TASK INSTRUCTIONS:
Please print, word for word, every line from the one that contains "Right hand at" through the last line of the records, and nothing else.

### PROVIDED RECORDS

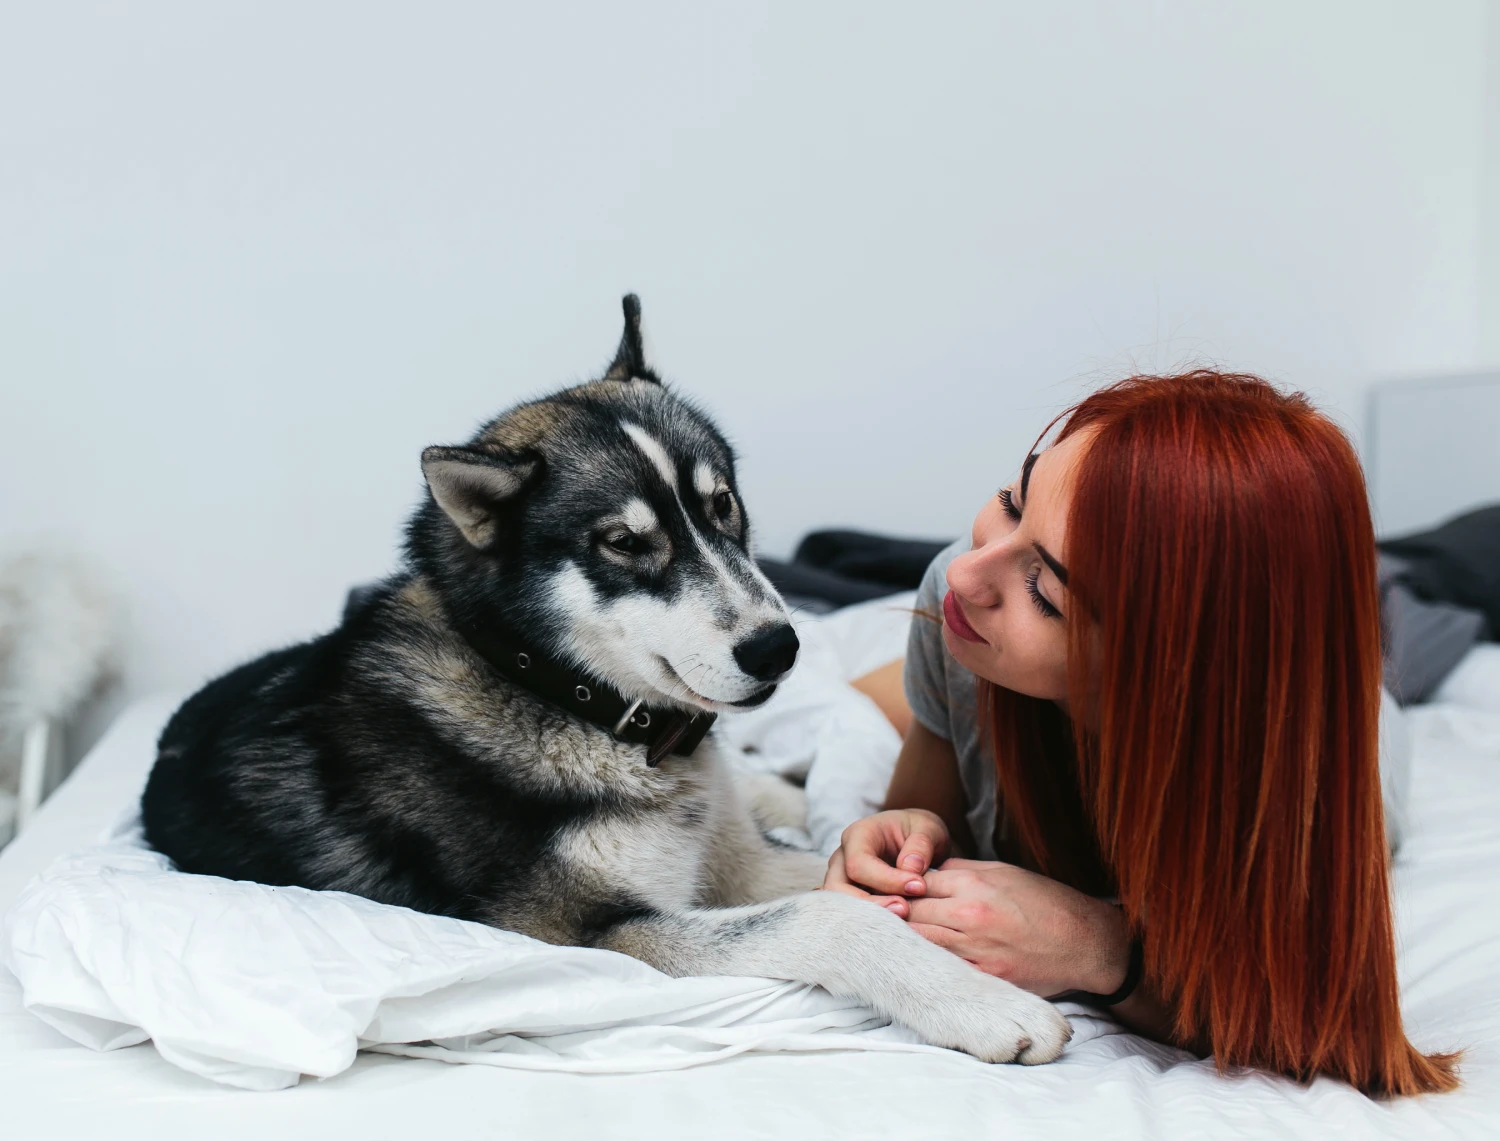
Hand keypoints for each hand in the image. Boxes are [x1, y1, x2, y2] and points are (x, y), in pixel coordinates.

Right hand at [822, 809, 949, 915]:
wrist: (915, 840)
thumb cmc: (919, 831)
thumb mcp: (928, 828)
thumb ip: (921, 844)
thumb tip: (910, 868)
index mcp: (858, 835)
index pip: (859, 863)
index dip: (887, 880)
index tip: (919, 887)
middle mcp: (842, 857)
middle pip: (839, 888)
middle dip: (872, 904)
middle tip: (905, 910)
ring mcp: (842, 879)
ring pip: (841, 906)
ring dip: (871, 917)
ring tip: (902, 919)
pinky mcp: (851, 897)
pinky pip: (853, 915)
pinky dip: (872, 923)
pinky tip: (896, 928)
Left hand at [905, 858, 1129, 997]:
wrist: (1085, 942)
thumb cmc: (1045, 902)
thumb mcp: (1004, 872)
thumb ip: (962, 870)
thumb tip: (925, 870)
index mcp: (974, 884)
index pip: (916, 882)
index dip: (897, 886)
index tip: (885, 891)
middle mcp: (970, 915)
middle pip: (911, 912)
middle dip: (893, 913)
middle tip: (877, 916)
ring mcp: (976, 950)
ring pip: (920, 942)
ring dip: (904, 940)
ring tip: (889, 939)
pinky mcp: (985, 977)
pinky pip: (943, 970)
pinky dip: (928, 964)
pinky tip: (916, 962)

######

COMPLETED TASK:
Right hand at [822, 809, 949, 915]:
wrist: (915, 840)
thumb cmc: (919, 831)
thumb mcp: (928, 828)
thumb ip: (921, 844)
thumb tip: (910, 868)
index mcp: (858, 835)
index pip: (859, 863)
index dip: (887, 880)
index tip: (919, 887)
middle mcp: (842, 857)
middle pip: (839, 888)
middle dip: (872, 904)
middle tip: (905, 910)
ring mcp: (842, 879)
ring pip: (841, 906)
ring dip: (871, 917)
ring tip: (902, 919)
pinky mcp: (851, 897)
pinky pip: (853, 915)
pinky dip: (872, 923)
pinky tip: (896, 928)
Left hand at [905, 858, 1129, 997]:
wrist: (1085, 942)
thumb cmc: (1045, 902)
thumb mcp: (1004, 872)
thumb ip: (962, 870)
thumb tip: (925, 870)
index mcp: (974, 884)
index pip: (916, 882)
index dip: (897, 886)
index tip: (885, 891)
middle mcp: (970, 915)
middle pip: (911, 912)
middle dip: (893, 913)
middle tip: (877, 916)
ring mcp: (976, 950)
ring pip: (920, 942)
ring dip: (904, 940)
ring tip: (889, 939)
pinky mcp: (985, 977)
pinky pip: (943, 970)
pinky dip: (928, 964)
pinky tip: (916, 962)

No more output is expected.